SEOUL (AFP) - South Korea on Wednesday (Nov 28) successfully conducted a rocket engine test launch, officials said, paving the way for the development of its own space launch vehicle.
Video footage showed the single-stage rocket, propelled by a liquid fuel engine, lift off from the Naro Space Centre on the southern coast and surge into the sky, trailing yellow and blue flames.
“The test vehicle was successfully launched,” Vice Science Minister Lee Jin-gyu told journalists, adding collected flight data showed the engine was functioning normally.
The rocket, weighing 52 tonnes and measuring 25.8m long, was fitted with a single engine with 75-tonne thrust, the Korea Aerospace Research Institute (Kari) said.

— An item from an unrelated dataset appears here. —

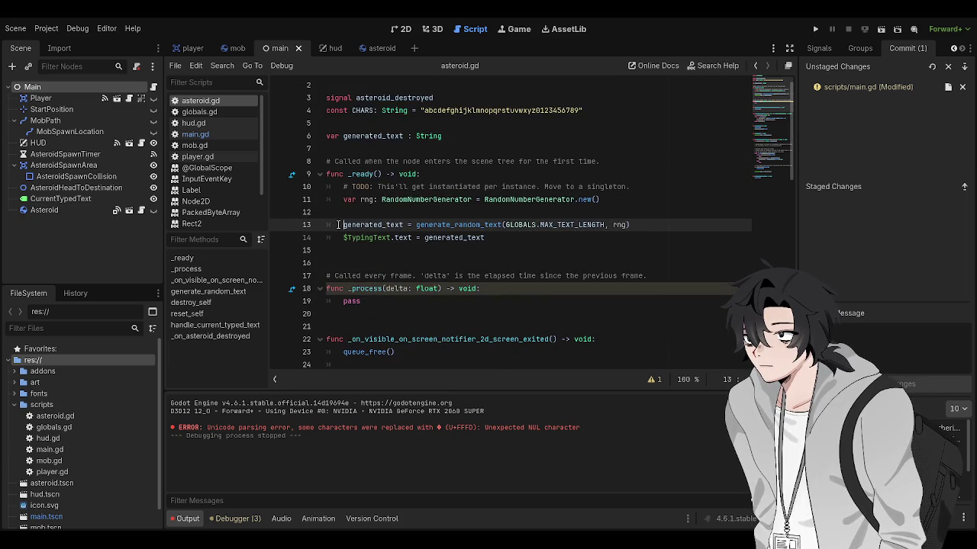
{"action": "key", "text": "ctrl+k"}
{"action": "key", "text": "Down"}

The engine, designed and developed by the Korea Aerospace Research Institute (Kari) as part of a US$1.8 billion (S$2.5 billion) project, will be used to propel the country's first indigenous three-stage launch vehicle - the Korea Space Launch Vehicle-2 (KSLV-2).
Engine combustion lasted for 151 seconds, surpassing an initial goal of 140 seconds, bringing the vehicle to an altitude of 75km before the engine stopped.
But it continued flying due to inertia, reaching a suborbital altitude of 209km, 319 seconds after lift-off.
It then splashed down into the ocean 429 kilometres southeast of the southern resort island of Jeju.
"This is a significant step forward in developing a launch vehicle with our own technology," a Kari spokesman said.
It is the first such launch in South Korea since 2013 when the country successfully put a small satellite into orbit following failures in 2009 and in 2010.
But the significance of the 2013 launch was widely discounted, as the launch vehicle had to rely on a Russia-developed engine for its first stage.
On its launch - scheduled for 2021 - KSLV-2 will use five of the newly developed engines, a bundle of four for the first stage and another one for the second stage.
Wednesday's test was deemed successful, as the engine combustion was maintained for over 140 seconds during the test launch, Yonhap said.
The KSLV-2 rocket, which will be South Korea's first space vehicle wholly designed and built by itself, will be used to place satellites into the Earth's orbit and for other commercial applications.